§ What the task asks:
Take the part that opens with the line containing "- Isolated documentary" and closes with the line containing "- Ranked top". Rename "titles" to "programs" throughout it, and give back only those lines with nothing else changed.

START Record set

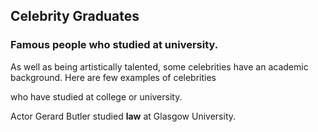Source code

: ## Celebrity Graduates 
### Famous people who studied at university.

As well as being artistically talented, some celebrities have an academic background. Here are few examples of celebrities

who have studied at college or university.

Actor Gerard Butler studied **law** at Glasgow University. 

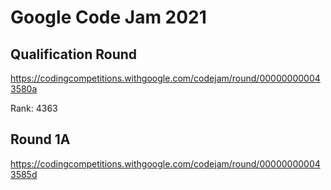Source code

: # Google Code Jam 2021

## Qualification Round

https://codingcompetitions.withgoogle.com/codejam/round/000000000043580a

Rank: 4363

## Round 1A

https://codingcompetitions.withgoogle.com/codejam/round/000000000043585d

END Record set
START Record set

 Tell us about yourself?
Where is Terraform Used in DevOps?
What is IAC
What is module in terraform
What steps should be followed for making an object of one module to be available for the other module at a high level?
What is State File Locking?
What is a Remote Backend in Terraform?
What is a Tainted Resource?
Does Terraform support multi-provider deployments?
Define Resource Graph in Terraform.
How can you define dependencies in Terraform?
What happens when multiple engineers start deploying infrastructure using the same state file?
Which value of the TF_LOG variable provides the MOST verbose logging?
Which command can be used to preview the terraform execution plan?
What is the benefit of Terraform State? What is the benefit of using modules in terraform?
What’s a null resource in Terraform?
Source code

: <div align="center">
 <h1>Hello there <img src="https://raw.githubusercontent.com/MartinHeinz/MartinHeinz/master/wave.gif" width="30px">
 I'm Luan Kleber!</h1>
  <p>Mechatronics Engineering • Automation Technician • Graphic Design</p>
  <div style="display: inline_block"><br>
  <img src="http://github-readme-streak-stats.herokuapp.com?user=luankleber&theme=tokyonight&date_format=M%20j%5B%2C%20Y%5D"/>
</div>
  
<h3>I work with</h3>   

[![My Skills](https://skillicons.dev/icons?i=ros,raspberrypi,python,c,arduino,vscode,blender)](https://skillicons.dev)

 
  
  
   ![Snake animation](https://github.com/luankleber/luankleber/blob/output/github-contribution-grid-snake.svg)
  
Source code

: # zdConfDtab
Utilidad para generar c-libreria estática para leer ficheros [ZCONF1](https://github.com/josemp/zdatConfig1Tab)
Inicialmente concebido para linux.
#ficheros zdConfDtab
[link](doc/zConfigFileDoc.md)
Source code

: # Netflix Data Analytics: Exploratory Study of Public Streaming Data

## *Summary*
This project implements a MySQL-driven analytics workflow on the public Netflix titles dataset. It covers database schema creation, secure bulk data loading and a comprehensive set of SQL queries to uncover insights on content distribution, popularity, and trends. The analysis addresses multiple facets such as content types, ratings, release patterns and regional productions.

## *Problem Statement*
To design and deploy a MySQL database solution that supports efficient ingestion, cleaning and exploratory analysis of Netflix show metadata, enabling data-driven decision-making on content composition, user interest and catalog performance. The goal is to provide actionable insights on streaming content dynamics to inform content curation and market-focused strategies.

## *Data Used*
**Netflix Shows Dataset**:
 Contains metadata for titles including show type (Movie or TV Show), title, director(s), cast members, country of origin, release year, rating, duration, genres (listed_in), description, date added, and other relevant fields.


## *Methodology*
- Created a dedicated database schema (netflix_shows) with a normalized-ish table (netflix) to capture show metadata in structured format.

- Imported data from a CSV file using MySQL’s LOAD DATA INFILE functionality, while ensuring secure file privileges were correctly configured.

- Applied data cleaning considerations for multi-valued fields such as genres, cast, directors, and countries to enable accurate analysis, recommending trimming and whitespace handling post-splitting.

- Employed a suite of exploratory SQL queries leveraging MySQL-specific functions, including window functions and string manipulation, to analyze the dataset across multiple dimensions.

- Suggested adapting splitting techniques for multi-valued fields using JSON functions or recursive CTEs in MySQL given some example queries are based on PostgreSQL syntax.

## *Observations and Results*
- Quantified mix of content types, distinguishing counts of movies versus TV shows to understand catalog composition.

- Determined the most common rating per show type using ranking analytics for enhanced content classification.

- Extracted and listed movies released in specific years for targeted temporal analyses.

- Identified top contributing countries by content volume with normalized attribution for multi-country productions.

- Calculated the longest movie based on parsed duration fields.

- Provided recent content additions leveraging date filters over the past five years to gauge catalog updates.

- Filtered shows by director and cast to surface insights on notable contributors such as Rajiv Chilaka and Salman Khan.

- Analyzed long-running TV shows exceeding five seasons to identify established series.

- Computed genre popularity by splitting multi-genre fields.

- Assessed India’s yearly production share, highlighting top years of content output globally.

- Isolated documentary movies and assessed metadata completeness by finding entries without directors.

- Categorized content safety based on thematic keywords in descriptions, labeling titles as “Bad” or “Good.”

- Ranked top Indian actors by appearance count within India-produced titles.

END Record set

§ Exercise result:
- Isolated documentary movies and assessed metadata completeness by finding entries without directors.

- Categorized content safety based on thematic keywords in descriptions, labeling programs as “Bad” or “Good.”

- Ranked top Indian actors by appearance count within India-produced programs.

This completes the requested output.